Le tout, sauf les frais, porte 4.053 florins 7 sous. (Les frais s’élèvent à 179 florins 9 sous. Ceux qui ont colligé (?) la dîme reçoivent 100 florins). Il faut donc 4.226 florins 6 sous 1 liard en argent pour payer la dîme de Hodeige.
La Campagne de Foncea (Bergilers – Hodeige)
Vers 1470, la Campagne de Foncea (Fonseie ?), entre Bergilers et Hodeige, contient environ 60 bonniers.
La dîme de Hodeige
Vers 1470, la dîme de Hodeige s’étend sur plus de 503 bonniers répartis comme suit:
- 144 bonniers en la Campagne de Rogeoumont (Royaumont ?) et du Reculé Fond, située entre Hodeige, Lamine et Pousset;
- 113 bonniers et 4 verges, dans la Campagne de la Sate, sise en deçà et par delà l’Yerne, joignant d’amont à la voie qui va de Hodeige à Lantremange et séparant celle-ci de la précédente;
- 88 bonniers et 15 verges dans la Campagne Delle Tomballe ou Pireux, joignant d’amont à la campagne entre Hodeige et Pousset, d’aval à la dîme de Saint-Denis;
- 153 bonniers et 17 verges dans la campagne sise entre Hodeige et Momalle, appelée « Le Thier de Pochoule », joignant d’amont à la Campagne de Pireux.
Les revenus du curé (Hodeige)
En 1582, l’église de Hodeige possède 2 bonniers de terre qui rapportent 6 muids 7 setiers; le reste des revenus s’élève à 23 muids environ. Ils consistent en rentes, dont quelques-unes, étant litigieuses, ne se payent pas.
Les revenus du curé (Hodeige)
En 1786, le curé de Hodeige perçoit le revenu de 14 bonniers, 18 verges grandes et 12 petites, ainsi que 60 muids 7 setiers d’épeautre et 46 florins 19 sous et 267 deniers fortis de rente. En outre, chaque communiant de la paroisse lui offrir 7 oeufs le Jeudi-Saint.
Les revenus du curé (Hodeige)
En 1750, le curé de Hodeige a le revenu de 13 bonniers, 2 verges grandes et 12 petites, ainsi que 52 muids et 1 setier de rente. De plus, le bénéficier de Saint-Erasme doit lui verser 6 florins par an.
Les revenus du curé (Hodeige)
En 1580, tant en rentes qu’en fermages, le curé de Hodeige perçoit à peu près un revenu annuel de 150 muids d’épeautre (les fermages comprennent 17 bonniers, 11 verges grandes et 19 petites)

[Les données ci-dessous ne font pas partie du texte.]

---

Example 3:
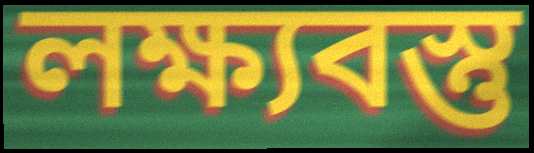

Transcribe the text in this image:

লক্ষ্যবস্তু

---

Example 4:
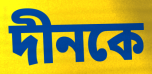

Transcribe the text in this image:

দীনকে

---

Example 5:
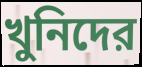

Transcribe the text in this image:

খুনিদের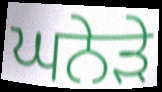
ਘਨੇੜੇ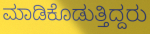
ಮಾಡಿಕೊಡುತ್ತಿದ್ದರು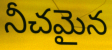
నీచమైనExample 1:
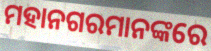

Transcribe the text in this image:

ମହାନଗରମାନଙ୍କରେ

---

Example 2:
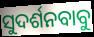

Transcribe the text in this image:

ସୁଦର୍ଶନବାବୁ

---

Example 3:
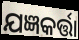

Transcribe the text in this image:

ଯଜ୍ଞକର୍ତ୍ତା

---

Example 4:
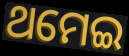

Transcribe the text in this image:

ଥମେଇ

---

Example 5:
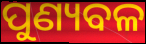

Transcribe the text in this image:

ପୁଣ୍ୟବଳ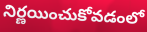
నిర్ణయించుకోవడంలో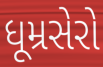
ધૂમ્રસેરો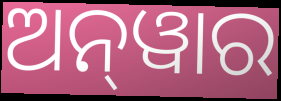
ଅନ୍‌ୱାରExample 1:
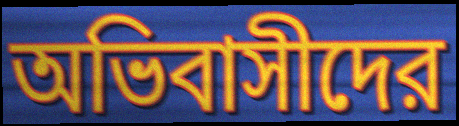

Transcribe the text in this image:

অভিবাসীদের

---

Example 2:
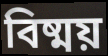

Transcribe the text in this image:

Les habitants dotent leur église (Hodeige)
En 1259, les fidèles de Hodeige dotent leur église de 9 bonniers de terre, qui doivent servir à l’usage du curé, ainsi que d’une rente annuelle de 4 muids d’épeautre. (Le bonnier étant calculé comme rapportant annuellement 3 muids, avec 9 bonniers, le curé aura donc un revenu annuel de 27 muids, plus 4 muids de rente annuelle, soit un total de 31 muids).
En outre, il percevra les oblations des fidèles et le « casuel » qui consiste dans la perception des droits d’étole à l’occasion de services religieux pour les défunts et les offrandes que l’on fait à l’occasion de la réception de certains sacrements ou d’autres cérémonies de l’Eglise.